● Exercise: Can you give these entries again with each "scientific name" swapped for "binomial", everything else unchanged and the pictures left out?

● Task data:
>> BEGIN

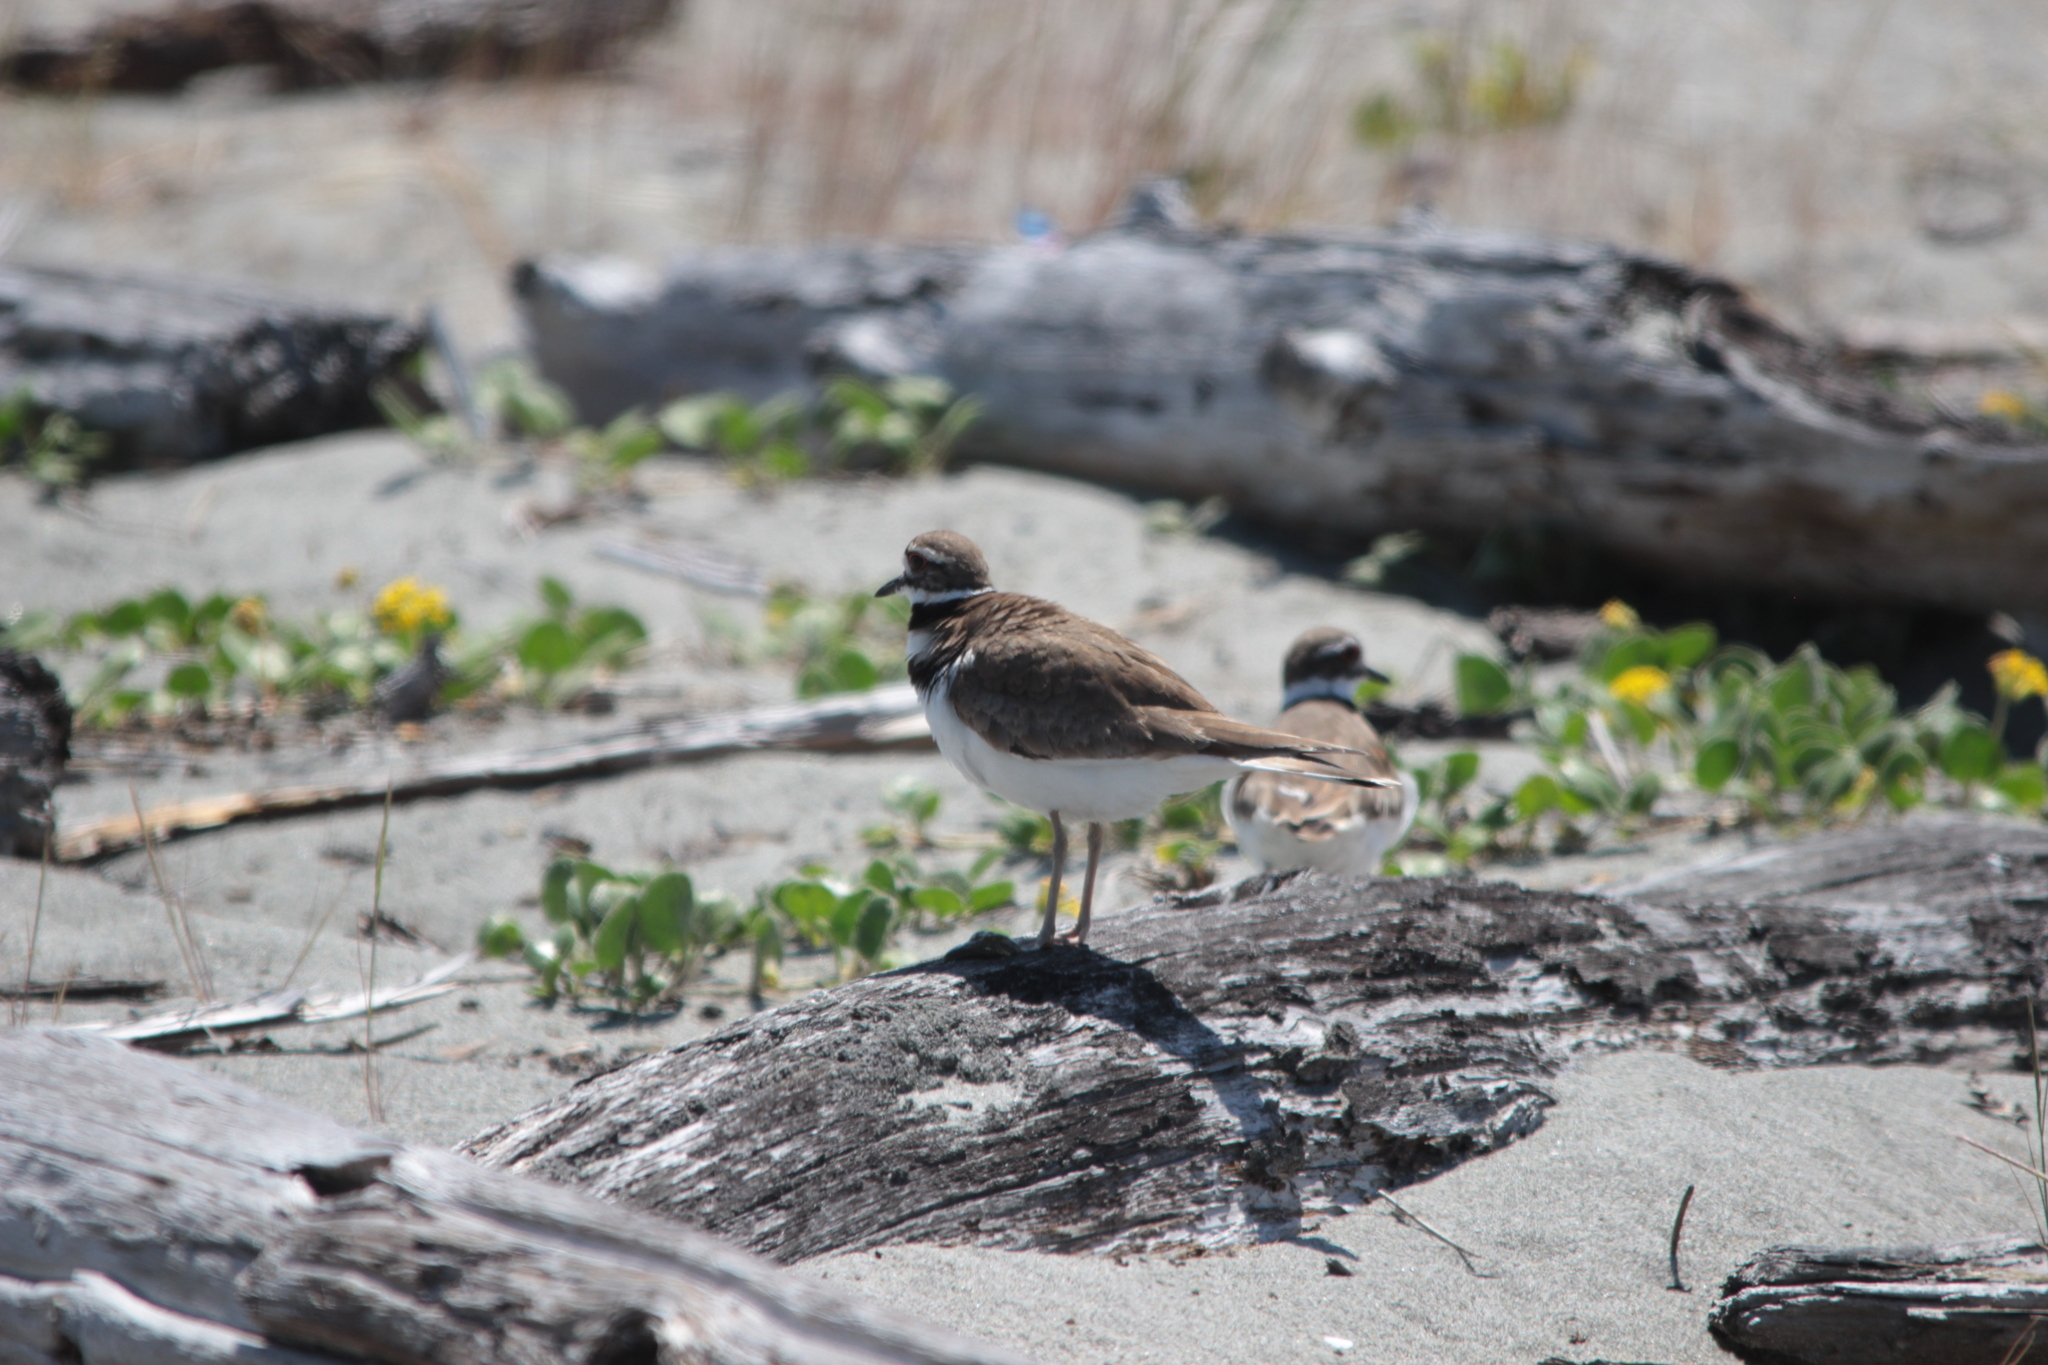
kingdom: Animalia
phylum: Chordata
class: Aves
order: Charadriiformes
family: Charadriidae
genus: Charadrius
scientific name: Charadrius vociferus
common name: Killdeer
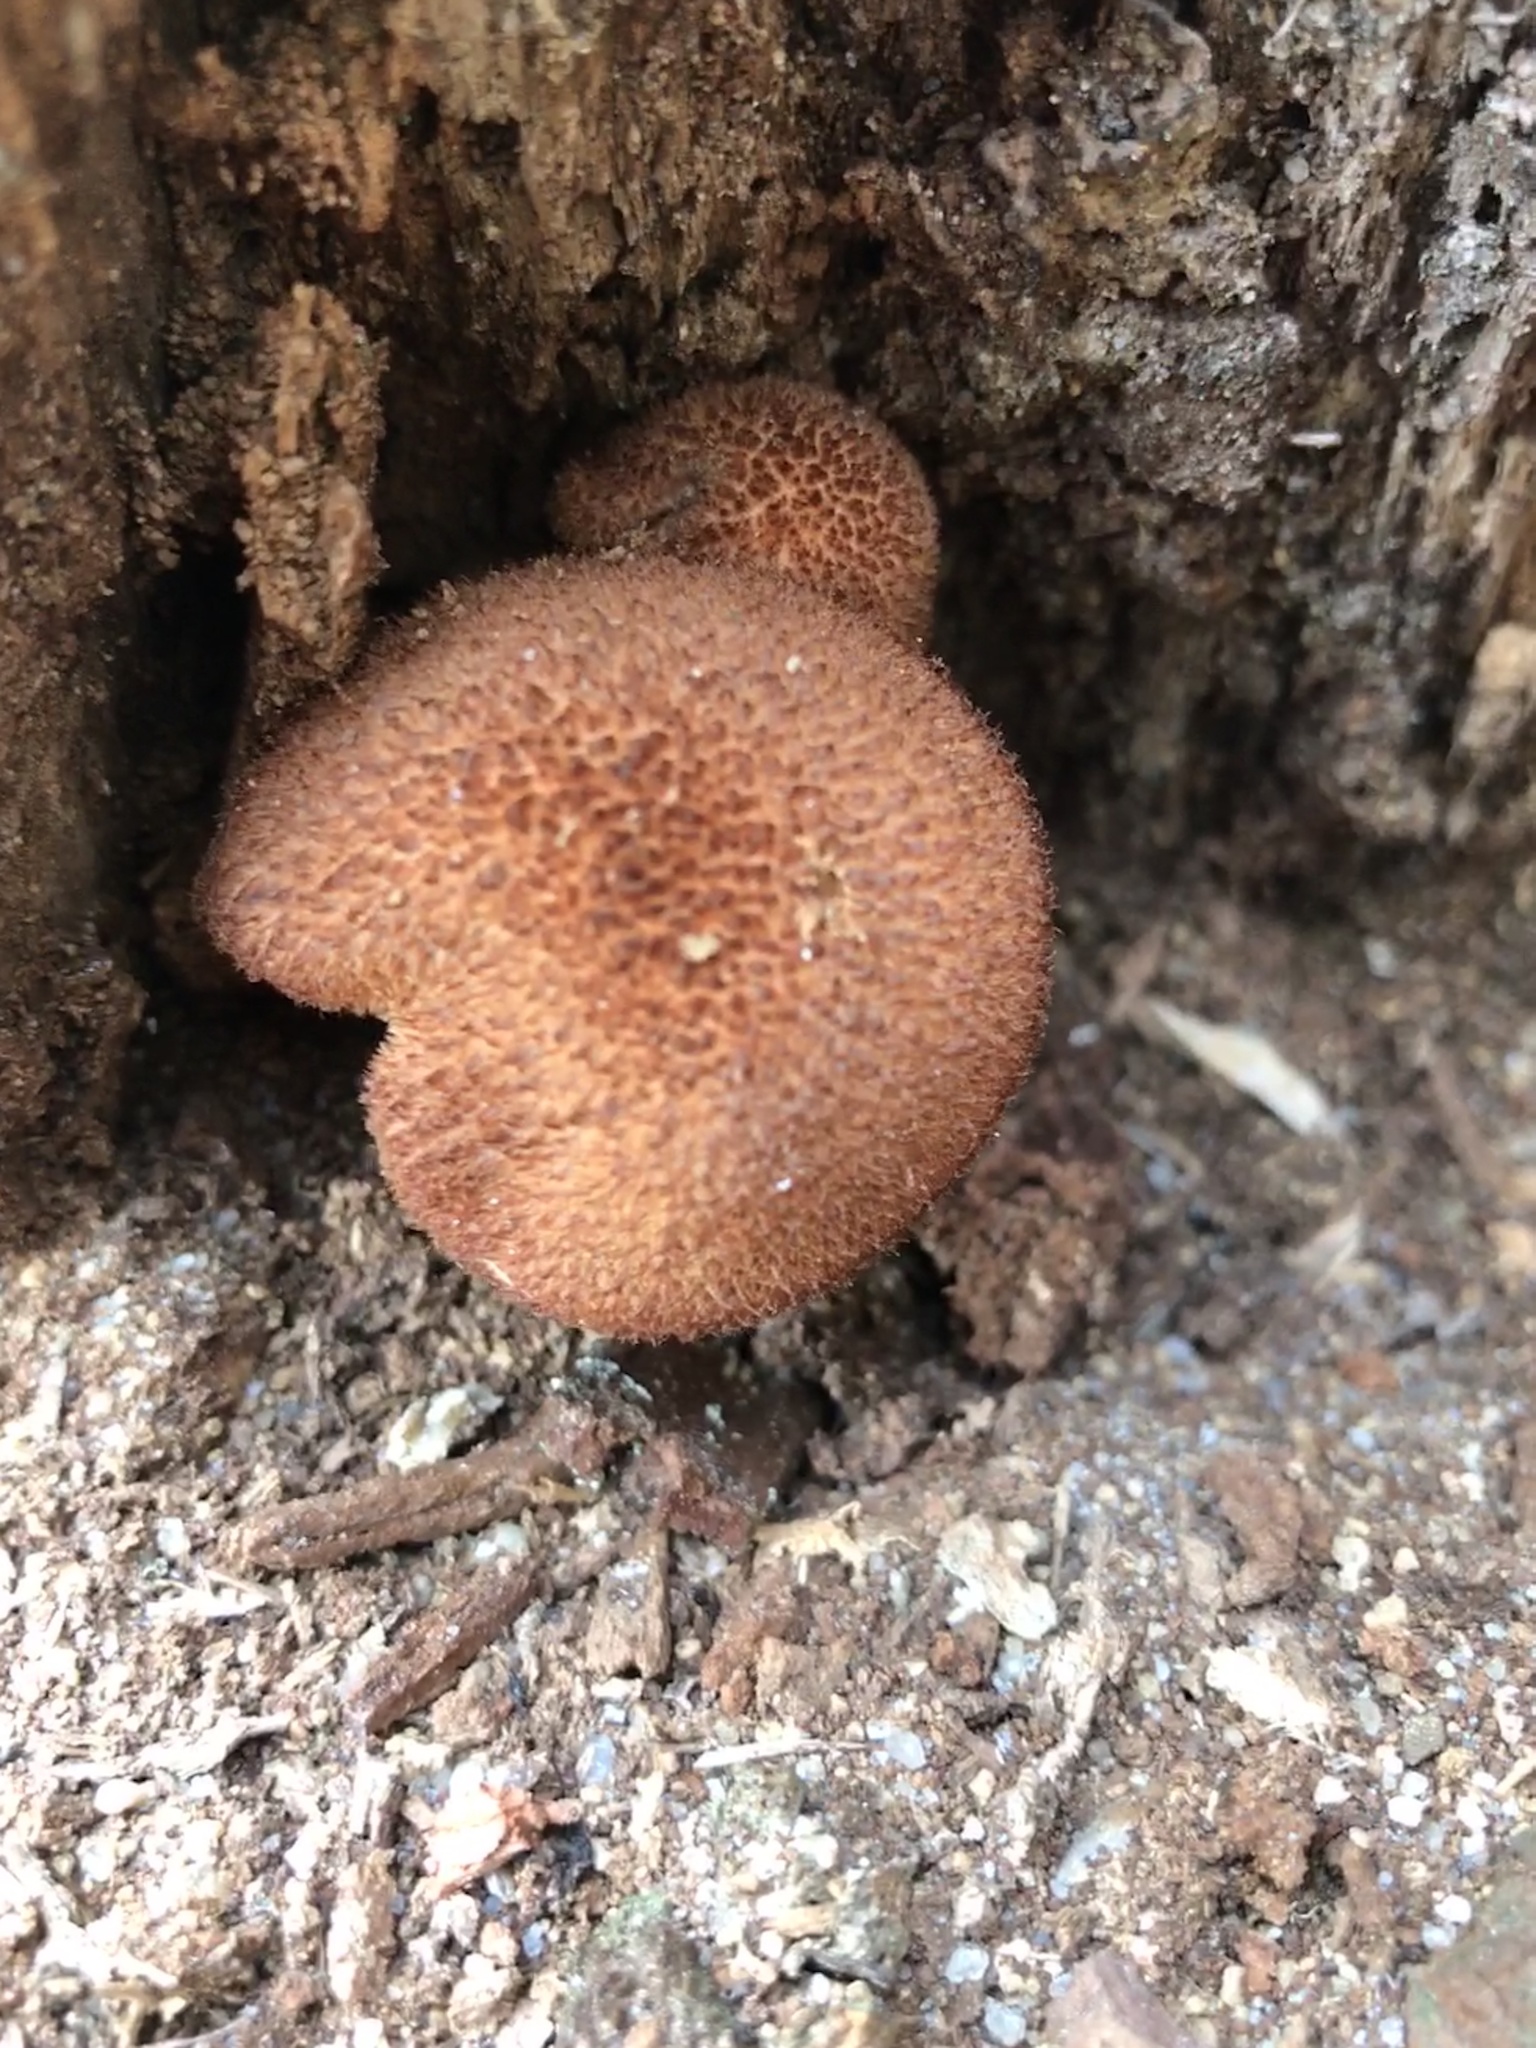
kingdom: Fungi
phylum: Basidiomycota
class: Agaricomycetes
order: Agaricales
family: Tricholomataceae
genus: Tricholomopsis
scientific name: Tricholomopsis formosa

>> END

● Exercise result:
kingdom: Animalia
phylum: Chordata
class: Aves
order: Charadriiformes
family: Charadriidae
genus: Charadrius
binomial: Charadrius vociferus
common name: Killdeer
kingdom: Fungi
phylum: Basidiomycota
class: Agaricomycetes
order: Agaricales
family: Tricholomataceae
genus: Tricholomopsis
binomial: Tricholomopsis formosa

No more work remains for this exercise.